Nor should we be trying to make everything look more like complex numbers and quaternions. Those are already weird and confusing; we should be moving away from them! Don’t call the geometric product “the” way to multiply vectors. Stop fixating on the geometric product or on some particular \(Cl_{p,q,r}\) that solves everything with a bunch of funky formula for basic stuff. Just teach wedge products and operators and keep it simple; stick to the good parts! Treat the Clifford Algebras as what they are: implementations of the compositions of particular operations in a particular notation. Not a replacement for the rest of geometry.
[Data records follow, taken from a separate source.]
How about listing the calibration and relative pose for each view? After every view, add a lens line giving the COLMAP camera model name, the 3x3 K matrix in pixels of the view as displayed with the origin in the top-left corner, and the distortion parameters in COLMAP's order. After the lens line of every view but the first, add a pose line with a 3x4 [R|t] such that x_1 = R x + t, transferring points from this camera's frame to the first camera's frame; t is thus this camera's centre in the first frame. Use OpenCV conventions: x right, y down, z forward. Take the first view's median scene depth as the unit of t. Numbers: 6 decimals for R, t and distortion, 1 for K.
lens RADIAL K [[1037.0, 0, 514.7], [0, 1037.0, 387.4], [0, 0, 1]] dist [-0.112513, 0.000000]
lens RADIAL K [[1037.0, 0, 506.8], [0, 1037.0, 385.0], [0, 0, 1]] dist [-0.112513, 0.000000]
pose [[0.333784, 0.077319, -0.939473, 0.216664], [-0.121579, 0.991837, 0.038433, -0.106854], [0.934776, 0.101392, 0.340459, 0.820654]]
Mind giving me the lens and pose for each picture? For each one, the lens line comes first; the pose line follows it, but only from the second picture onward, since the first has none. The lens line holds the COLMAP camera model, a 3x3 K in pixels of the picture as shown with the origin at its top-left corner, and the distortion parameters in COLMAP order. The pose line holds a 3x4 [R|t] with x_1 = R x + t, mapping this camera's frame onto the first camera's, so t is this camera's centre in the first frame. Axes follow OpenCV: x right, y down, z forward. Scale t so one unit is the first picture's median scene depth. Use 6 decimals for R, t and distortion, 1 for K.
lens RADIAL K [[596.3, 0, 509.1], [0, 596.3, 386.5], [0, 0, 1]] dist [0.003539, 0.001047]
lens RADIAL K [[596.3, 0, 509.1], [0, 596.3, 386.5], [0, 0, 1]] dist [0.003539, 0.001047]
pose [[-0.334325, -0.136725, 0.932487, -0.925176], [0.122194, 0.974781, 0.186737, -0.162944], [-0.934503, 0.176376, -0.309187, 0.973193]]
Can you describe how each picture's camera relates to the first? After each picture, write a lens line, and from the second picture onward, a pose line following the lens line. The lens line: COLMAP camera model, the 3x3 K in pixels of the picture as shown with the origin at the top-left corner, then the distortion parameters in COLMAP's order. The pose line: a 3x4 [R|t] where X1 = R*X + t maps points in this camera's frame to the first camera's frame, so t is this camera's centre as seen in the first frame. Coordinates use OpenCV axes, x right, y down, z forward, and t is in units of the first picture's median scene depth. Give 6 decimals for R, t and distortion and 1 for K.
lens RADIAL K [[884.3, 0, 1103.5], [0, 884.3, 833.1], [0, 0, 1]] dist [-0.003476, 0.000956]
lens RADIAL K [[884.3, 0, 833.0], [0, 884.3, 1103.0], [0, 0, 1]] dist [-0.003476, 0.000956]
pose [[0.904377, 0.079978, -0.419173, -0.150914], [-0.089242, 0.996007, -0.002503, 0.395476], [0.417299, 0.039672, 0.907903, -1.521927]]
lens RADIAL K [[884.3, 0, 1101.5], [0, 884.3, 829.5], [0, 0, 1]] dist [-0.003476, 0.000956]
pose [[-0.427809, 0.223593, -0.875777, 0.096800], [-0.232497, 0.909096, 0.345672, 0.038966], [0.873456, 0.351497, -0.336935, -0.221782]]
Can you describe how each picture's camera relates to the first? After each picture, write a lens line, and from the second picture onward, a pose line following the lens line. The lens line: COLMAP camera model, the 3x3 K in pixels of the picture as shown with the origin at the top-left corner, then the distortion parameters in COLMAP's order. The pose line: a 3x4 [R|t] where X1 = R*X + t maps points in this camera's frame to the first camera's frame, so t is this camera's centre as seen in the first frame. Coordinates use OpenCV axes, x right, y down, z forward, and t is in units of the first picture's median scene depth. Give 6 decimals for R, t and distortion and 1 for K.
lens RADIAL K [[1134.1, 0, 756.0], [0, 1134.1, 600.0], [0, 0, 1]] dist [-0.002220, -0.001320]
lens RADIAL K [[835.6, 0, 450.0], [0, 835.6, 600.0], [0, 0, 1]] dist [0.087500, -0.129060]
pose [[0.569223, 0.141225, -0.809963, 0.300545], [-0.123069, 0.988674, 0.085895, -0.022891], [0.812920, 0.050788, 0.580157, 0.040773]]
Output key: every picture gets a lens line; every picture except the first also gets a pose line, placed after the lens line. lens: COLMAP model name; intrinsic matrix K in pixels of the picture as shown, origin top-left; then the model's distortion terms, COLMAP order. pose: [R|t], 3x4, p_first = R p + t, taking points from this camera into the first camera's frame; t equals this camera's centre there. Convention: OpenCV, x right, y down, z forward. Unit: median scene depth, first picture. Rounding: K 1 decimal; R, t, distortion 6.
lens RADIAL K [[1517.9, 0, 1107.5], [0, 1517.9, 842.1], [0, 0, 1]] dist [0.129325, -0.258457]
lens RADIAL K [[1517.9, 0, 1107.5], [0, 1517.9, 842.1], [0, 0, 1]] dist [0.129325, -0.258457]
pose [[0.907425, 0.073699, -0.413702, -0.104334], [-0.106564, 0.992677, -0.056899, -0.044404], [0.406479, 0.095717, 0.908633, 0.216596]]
So for the time being I have to reject GA as a thing that I identify with. Fortunately, it is a philosophy, not a mathematical theory, so it’s easy to reject. That’s why when I write blog posts about the same basic ideas, and which align with the same basic philosophy of recasting mathematics in a more geometric and multivectorial form, I use the phrase “Exterior Algebra” instead.

That I said, I really do think there’s a lot more to discover here. I’m convinced that there’s some unifying theory of vector algebra that will tie this all together with a bow, and I’m hoping someone finds it, preferably soon. Among other things it will explain exactly why the geometric product does work, when it does, and also why so many other formulas end up looking suggestive and interesting and imply that for instance we can sometimes divide and multiply vectors like they’re numbers in a bunch of cases. When it does come along maybe we can call it “Geometric Algebra” again; it’s a good name. Or maybe “Geometric Algebra 2.0”, or “New Geometric Algebra”, or “Geometrical Algebra”. Or maybe we drag the name “Clifford Algebra” down out of the clouds and make it accessible to everyone. Whatever you want! But in the meantime, I’m not interested in using the name GA, because I think that name is attached to a bunch of bad ideas. The geometric product, its associated ontology, and the culture around it… are just mucking everything up. Thanks.

(If you want to read more criticisms of GA literature, also check out Eric Lengyel’s Poor Foundations in Geometric Algebra. I can’t vouch for its accuracy but it sounds about right. He’s much more of an expert in this stuff, anyway, than I am. I only got involved because I was tired of there not being any vocal criticism out there.)